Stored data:
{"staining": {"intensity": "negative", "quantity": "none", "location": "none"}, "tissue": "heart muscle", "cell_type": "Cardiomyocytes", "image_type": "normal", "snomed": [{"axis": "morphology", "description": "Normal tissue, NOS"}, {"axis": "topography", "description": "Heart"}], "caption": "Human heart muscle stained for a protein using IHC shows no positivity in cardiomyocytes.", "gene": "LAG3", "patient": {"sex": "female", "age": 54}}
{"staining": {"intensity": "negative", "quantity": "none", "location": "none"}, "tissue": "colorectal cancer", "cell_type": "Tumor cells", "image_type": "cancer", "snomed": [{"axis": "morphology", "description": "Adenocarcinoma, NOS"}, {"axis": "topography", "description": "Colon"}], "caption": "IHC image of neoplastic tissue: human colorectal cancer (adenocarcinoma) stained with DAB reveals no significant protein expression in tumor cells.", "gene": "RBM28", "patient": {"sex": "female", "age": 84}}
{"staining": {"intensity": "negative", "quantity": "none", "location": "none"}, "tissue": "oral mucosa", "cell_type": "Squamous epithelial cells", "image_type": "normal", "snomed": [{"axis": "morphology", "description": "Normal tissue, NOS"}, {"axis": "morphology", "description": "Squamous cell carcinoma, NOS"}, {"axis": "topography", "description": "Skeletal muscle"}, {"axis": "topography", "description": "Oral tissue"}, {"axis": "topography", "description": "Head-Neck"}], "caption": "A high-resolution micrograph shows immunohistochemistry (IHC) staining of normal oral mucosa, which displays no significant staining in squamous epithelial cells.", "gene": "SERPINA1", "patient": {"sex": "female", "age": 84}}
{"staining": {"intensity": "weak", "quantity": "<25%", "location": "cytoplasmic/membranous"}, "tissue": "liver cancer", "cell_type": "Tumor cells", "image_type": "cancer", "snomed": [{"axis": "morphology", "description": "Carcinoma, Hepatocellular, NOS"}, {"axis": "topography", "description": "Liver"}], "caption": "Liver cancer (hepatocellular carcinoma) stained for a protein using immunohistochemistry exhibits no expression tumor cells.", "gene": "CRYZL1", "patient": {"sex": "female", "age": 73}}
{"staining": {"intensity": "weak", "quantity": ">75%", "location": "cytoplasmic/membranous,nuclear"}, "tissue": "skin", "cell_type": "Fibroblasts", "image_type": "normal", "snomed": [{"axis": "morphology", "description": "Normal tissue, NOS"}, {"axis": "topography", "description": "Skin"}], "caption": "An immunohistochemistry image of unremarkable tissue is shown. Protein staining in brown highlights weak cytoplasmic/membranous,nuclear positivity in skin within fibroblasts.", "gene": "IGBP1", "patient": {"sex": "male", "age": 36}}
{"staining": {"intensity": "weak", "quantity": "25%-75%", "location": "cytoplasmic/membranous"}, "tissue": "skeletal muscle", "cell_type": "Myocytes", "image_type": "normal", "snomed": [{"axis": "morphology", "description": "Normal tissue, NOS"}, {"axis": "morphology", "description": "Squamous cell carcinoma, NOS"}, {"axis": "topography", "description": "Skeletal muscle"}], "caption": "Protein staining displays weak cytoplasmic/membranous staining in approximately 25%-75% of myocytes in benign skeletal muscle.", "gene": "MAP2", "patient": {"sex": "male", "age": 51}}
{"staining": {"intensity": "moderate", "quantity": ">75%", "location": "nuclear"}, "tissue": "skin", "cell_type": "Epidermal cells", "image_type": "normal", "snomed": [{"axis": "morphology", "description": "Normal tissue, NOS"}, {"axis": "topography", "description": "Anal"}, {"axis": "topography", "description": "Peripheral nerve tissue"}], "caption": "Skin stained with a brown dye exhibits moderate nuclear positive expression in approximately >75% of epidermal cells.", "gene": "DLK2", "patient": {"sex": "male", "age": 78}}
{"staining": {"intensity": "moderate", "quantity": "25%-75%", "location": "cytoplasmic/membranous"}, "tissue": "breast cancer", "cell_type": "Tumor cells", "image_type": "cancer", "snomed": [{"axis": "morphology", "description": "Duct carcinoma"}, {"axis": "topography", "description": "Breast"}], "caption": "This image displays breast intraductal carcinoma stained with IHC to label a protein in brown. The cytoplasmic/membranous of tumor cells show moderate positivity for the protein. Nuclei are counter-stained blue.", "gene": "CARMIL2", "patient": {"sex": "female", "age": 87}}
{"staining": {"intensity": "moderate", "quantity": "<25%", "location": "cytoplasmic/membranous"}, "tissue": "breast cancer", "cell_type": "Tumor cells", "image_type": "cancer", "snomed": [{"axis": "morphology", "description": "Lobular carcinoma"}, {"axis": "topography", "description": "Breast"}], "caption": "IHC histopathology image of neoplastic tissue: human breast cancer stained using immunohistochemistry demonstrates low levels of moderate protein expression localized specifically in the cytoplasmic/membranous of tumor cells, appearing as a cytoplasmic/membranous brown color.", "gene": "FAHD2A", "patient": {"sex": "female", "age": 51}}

--- Work task ---
Only a number should be returned: the count of lines above that include "Skeletal".

--- Reply to the exercise ---
2